Of all the bridges of Paris, the Pont d'Iéna is the one I like best.  It is not the most elegant or the most gnomic—for the former, it's the Pont des Arts, and for the latter, the Pont Mirabeau—but on the Pont d'Iéna, the collective human muscle flexes.  The placement of the bridge explains a lot of it:  running between the Palais de Chaillot and the Eiffel Tower, the bridge is the short but essential link.  Or to be more accurate, the bridge is the center of a set of urban vectors moving horizontally, vertically, and diagonally all at once, funneling energy in multiple directions:  the fields of the Champ de Mars to the hill of the Trocadéro across the Seine, and back to the commanding heights of the great tower, which drops its summit down to the Iéna bridge just beneath it.  It seems appropriate, to say it differently again, that the bridge connects the place where the United Nations General Assembly adopted the Universal Declaration of Human Rights in 1948, and the city's greatest icon of aspirational modernity, its iron tower of Babel.  The name of the Pont d'Iéna betrays its origin in a very different affirmation, namely Napoleon's victory over the Prussians in 1806, a key moment for French imperial expansion in early nineteenth century Europe.  And this is just to say that the bridge moves historical vectors as much as geospatial ones.
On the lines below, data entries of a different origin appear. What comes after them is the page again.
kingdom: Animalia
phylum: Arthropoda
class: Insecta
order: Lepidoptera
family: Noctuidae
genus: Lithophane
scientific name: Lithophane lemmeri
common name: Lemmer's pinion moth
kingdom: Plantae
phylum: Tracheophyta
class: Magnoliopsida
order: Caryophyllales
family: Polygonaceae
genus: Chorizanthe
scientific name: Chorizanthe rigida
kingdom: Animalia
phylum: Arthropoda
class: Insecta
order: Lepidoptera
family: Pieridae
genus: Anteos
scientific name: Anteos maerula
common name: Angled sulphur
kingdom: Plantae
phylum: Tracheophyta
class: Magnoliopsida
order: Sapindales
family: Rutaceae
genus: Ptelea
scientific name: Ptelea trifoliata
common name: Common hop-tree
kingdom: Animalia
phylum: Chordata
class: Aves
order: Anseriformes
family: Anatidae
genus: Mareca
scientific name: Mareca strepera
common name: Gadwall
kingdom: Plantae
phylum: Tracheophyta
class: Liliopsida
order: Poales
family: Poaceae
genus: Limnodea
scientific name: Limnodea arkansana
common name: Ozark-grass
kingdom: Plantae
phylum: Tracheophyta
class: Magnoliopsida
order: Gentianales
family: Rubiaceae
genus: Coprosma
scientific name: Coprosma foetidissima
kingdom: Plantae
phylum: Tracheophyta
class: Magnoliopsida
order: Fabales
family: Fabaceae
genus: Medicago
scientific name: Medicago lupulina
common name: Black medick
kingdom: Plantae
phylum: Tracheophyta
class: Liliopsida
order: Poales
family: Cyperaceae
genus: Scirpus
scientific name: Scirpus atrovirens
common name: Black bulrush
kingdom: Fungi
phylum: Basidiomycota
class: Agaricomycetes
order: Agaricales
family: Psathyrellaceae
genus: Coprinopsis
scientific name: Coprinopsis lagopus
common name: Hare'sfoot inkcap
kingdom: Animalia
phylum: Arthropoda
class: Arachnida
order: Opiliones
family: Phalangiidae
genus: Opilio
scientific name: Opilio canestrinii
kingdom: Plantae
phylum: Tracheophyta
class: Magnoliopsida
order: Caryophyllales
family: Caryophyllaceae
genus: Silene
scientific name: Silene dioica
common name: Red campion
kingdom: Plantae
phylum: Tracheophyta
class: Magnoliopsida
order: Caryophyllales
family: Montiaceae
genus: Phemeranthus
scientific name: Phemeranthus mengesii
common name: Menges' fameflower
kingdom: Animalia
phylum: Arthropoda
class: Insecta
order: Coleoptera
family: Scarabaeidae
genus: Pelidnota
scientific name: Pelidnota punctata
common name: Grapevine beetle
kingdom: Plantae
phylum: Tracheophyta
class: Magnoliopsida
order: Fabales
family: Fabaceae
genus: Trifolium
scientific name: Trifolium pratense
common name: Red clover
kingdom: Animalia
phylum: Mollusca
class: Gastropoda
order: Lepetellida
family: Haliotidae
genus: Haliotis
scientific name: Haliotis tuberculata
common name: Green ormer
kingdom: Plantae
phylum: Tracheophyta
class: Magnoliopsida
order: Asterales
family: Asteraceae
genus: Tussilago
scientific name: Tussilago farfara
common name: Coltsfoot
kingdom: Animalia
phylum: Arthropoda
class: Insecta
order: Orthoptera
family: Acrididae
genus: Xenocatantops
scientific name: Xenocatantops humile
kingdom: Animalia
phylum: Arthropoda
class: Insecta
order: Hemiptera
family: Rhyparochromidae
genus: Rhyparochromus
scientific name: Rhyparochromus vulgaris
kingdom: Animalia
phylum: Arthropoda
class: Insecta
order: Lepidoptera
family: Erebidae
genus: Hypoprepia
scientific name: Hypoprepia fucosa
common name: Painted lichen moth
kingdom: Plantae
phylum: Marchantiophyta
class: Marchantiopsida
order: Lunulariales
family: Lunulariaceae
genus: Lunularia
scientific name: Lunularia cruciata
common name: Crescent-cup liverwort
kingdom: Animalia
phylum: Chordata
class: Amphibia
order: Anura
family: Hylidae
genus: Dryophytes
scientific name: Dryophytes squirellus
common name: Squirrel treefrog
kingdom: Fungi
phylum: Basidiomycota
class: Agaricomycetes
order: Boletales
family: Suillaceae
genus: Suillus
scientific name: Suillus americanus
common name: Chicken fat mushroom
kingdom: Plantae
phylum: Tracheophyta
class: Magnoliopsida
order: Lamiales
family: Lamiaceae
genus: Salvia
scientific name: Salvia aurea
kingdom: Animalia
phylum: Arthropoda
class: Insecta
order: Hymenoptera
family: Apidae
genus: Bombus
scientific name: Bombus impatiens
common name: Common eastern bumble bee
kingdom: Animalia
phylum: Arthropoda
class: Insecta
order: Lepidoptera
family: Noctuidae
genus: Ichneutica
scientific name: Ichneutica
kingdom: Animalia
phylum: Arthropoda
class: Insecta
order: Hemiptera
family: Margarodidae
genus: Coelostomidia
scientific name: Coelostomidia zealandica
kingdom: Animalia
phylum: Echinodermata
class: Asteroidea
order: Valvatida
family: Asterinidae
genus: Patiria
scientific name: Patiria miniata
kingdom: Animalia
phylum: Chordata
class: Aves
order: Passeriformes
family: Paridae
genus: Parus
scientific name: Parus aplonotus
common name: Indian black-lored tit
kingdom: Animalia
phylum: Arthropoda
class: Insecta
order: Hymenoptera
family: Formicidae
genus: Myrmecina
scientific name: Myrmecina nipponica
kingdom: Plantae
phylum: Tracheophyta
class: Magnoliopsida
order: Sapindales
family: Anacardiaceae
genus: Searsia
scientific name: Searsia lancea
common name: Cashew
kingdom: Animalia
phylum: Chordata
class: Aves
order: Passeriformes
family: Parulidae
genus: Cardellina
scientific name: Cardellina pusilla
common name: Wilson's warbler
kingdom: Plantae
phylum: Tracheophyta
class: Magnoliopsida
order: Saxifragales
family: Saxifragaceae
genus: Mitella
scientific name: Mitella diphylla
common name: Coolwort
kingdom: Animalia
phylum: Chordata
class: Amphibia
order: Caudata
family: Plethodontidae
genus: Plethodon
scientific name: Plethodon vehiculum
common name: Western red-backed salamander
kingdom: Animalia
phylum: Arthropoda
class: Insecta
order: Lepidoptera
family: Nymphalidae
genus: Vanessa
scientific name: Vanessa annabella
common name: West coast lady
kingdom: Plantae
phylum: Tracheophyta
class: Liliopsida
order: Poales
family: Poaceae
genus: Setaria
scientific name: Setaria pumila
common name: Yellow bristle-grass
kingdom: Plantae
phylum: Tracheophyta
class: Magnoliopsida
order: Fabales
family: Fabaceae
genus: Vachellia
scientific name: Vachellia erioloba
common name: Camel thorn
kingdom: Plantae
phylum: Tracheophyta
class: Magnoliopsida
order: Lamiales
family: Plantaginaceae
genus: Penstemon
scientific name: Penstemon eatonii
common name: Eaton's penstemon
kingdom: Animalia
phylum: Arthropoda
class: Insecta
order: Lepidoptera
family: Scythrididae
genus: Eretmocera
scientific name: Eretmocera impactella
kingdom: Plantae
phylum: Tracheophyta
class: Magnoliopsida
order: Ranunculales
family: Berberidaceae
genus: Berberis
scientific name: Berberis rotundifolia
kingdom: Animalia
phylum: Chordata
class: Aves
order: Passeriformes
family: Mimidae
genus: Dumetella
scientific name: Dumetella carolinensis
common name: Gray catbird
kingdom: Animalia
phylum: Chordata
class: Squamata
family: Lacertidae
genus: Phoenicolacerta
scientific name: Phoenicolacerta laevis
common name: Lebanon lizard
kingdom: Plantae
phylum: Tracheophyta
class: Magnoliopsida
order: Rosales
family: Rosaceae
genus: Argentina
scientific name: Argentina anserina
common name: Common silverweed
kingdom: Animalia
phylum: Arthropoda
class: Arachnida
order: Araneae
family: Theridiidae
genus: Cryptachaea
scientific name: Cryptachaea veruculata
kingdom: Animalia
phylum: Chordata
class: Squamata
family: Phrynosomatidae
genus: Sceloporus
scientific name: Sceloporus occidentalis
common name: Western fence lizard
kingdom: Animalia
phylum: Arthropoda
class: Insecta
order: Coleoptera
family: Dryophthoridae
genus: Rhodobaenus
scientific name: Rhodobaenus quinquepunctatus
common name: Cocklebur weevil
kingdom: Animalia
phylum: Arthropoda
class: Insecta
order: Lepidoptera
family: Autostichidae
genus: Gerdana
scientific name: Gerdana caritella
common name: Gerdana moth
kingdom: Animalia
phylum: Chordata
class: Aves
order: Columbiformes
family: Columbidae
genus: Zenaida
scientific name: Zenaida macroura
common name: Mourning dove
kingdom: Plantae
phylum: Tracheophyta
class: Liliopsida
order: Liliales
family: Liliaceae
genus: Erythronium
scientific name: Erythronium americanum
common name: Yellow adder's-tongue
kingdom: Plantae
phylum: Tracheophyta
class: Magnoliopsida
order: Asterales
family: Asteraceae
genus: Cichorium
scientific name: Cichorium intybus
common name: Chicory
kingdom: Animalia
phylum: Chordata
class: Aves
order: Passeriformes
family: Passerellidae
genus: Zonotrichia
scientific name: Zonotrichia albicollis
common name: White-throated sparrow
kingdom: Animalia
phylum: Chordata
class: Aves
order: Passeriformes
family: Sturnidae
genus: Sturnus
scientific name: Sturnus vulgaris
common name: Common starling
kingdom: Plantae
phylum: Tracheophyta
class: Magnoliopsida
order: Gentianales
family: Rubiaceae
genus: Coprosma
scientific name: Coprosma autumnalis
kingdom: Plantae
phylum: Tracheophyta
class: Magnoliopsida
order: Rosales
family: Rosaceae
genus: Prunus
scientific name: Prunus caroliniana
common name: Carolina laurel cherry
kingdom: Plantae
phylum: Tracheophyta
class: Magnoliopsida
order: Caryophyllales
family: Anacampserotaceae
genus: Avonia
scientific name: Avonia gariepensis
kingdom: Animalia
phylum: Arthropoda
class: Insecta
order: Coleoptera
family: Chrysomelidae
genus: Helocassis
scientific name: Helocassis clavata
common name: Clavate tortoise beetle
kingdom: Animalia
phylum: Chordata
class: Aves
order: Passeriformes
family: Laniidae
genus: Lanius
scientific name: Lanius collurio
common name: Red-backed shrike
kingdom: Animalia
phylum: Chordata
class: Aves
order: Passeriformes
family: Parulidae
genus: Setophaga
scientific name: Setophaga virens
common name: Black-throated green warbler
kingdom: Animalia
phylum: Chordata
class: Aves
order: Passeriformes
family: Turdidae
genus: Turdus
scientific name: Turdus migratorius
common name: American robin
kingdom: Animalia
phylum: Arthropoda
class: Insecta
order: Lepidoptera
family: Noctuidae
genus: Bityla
For me, the contemporary Pont d'Iéna summons an artistic concept associated with Georges Perec and Paul Virilio, "l'infra-ordinaire."  "The infra-ordinary" for them is the opposite of the extraordinary—it is the everyday world as it escapes attention, the banal as it constitutes the elemental structure of life, even its essence.  The Pont d'Iéna seems to me exactly this, the fulcrum of the collective urban ordinary.  Where Perec set out to inventory infra-ordinary reality, for example in his short 1974 text An Attempt at Exhausting a Place in Paris—a jewel of a book, one of my favorites of his oeuvre—my inclination is the reverse.  With a camera, I am interested in the infra-ordinary's ephemerality, its fragmentariness, its chaotic micro-sociality.  It is one thing, after all, to practice photography in the idiom of analysis, another thing to practice it in the idiom of encounter, just as there is a difference between the ways photographs arrest appearances—bracketing time into instants—and the ways they release appearances across the flow of time's movements.  And, too, there is the tension, apparent in most photographs, between the ways photographs receive things as they are, and the ways they manufacture the ways things appear to be, often in the name of naive reception.  It seems, in other words, entirely appropriate for someone interested in how photography throws philosophical vectors about the nature of perception—to photograph at a vector-crossed site like the Pont d'Iéna. 
It seems only right to inflect my photographs made on (and at either end of) the Pont d'Iéna with images made in other eras of the site's urban life.  The internet nests a range of postcards and vernacular photographs from the decades, some showing the old Trocadéro Palace where the Palais de Chaillot now stands, some showing the bridge under reconstruction in the 1930s, some from the time of the Universal Exposition in 1900.  The oldest, and to me most beguiling image, is an 1866 oil painting by Berthe Morisot, from the time before the Eiffel Tower, and a vantage on the Seine before its full embankment.  If Paris' subtle body is at least in part the spectral effluence of its photographs in time, including the snapshots and selfies that people make continuously on the Pont d'Iéna today—an effluence we can liken, perhaps, to the current moving below the bridge—it is Morisot's vision of the Pont d'Iéna that seems the bridge's own self-dreaming and its future idyll.  Walking the bridge and lingering it, in summer and in winter, I ask in the way I can, by way of photographs:  is there a more vivid crossing of Paris' peoples—its residents and visitors, locals and migrants?  And in that vividness, is there a better fathom of how the city flows through its peoples, and how they tacitly consent to be thought by the city?  Is there a better place to study how the city agrees to surrender its grandest self-proclamations to its own infra-ordinary?  And where, if we finally reach the crux of the infra-ordinary, does memory shelter?  And where in the place that memory shelters does imagination cast its prospects?